创建一个目标规则，在调用 httpbin 服务时应用熔断设置：

kubectl apply -f - <<EOF
apiVersion: networking.istio.io/v1alpha3
kind: DestinationRule
metadata:
  name: httpbin
spec:
  host: httpbin
  trafficPolicy:
    connectionPool:
      tcp:
        maxConnections: 1
      http:
        http1MaxPendingRequests: 1
        maxRequestsPerConnection: 1
    outlierDetection:
      consecutiveErrors: 1
      interval: 1s
      baseEjectionTime: 3m
      maxEjectionPercent: 100
EOF

在 DestinationRule 配置中，定义了 maxConnections: 1 和 http1MaxPendingRequests: 1。这些规则意味着，如果并发的连接和请求数超过一个，在 istio-proxy 进行进一步的请求和连接时，后续请求或连接将被阻止。

增加一个测试客户端

创建客户端程序Fortio以发送流量到 httpbin 服务。

Fortio 是一个快速、小巧（3Mb docker 镜像，最小依赖）、可重用、可嵌入的 go 库以及命令行工具和服务器进程，服务器包括一个简单的 Web UI 和结果的图形表示（都是单个延迟图以及多个结果比较最小值、最大值、平均值、qps 和百分位数图）。

Fortio 还包括一组服务器端功能（类似于 httpbin）以帮助调试和测试：请求回送包括标头、添加延迟或错误代码的概率分布、tcp 回送、tcp 代理、http 扇出/分散和收集代理服务器、GRPC 回声/健康以及 http 等…

向客户端注入 Istio Sidecar 代理，以便 Istio 对其网络交互进行管理：

$ kubectl apply -f <(istioctl kube-inject -f samples/httpbin/sample-client/fortio-deploy.yaml)

生成FORTIO_PORT参数

FORTIO_POD=$(kubectl get pod | grep fortio | awk ‘{ print $1 }’)

登入客户端 Pod 并使用 Fortio 工具调用 httpbin 服务。
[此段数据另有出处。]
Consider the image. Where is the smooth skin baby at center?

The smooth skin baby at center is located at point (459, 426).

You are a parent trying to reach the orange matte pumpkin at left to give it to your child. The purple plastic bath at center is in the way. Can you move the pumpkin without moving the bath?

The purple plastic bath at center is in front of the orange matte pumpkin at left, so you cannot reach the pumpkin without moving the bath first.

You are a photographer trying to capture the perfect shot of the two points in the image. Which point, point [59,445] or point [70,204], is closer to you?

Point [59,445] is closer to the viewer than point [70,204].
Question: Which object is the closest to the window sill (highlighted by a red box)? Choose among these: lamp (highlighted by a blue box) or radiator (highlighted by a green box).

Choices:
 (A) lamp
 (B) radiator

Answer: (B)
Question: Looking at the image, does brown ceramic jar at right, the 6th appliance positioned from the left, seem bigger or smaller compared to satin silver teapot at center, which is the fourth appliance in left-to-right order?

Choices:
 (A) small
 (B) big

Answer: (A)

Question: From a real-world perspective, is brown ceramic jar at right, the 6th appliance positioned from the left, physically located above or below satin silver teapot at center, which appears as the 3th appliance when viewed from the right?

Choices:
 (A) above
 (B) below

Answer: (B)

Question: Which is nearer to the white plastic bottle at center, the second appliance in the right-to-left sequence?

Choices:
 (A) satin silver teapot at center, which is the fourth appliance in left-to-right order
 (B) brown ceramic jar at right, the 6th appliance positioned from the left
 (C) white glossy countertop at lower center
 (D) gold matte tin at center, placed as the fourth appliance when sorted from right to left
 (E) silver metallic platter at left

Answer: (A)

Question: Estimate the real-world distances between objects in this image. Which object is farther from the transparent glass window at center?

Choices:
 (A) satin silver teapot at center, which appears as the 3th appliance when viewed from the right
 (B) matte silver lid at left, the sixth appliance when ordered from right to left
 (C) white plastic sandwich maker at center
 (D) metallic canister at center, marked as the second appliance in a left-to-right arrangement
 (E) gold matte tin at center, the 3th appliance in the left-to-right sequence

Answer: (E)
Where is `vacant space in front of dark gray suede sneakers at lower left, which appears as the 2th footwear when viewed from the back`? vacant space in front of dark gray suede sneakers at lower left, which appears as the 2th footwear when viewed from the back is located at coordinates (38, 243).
-curl 参数表明发送一次调用：

[root@master01 istio-1.10.3]# kubectl exec -it $FORTIO_POD  -c fortio -- /usr/bin/fortio  load  -curl  http://httpbin:8000/get
HTTP/1.1 200 OK
server: envoy
date: Tue, 10 Aug 2021 02:53:08 GMT
content-type: application/json
content-length: 594
access-control-allow-origin: *
access-control-allow-credentials: true
x-envoy-upstream-service-time: 11

{
  "args": {},
  "headers": {
    "Host": "httpbin:8000",
    "User-Agent": "fortio.org/fortio-1.11.3",
    "X-B3-Parentspanid": "1410263b9341228f",
    "X-B3-Sampled": "0",
    "X-B3-Spanid": "ddb57a39b067b8a3",
    "X-B3-Traceid": "5044667c51dbf7281410263b9341228f",
    "X-Envoy-Attempt-Count": "1",
    "X-Forwarded-Client-Cert": "By=spiffe://cluster.local/ns/default/sa/httpbin;Hash=d8906081c4cdfada648017c91bd4f7779d8fcfcc07505ae719e65d50df149ccb;Subject=\"\";URI=spiffe://cluster.local/ns/default/sa/default"
  },
  "origin": "127.0.0.6",
  "url": "http://httpbin:8000/get"
}

触发熔断器

在前面DestinationRule 配置中，定义了 maxConnections: 1 和 http1MaxPendingRequests: 1。如果并发的连接和请求数超过一个，在 istio-proxy 进行进一步的请求和连接时，后续请求或连接可能被阻止。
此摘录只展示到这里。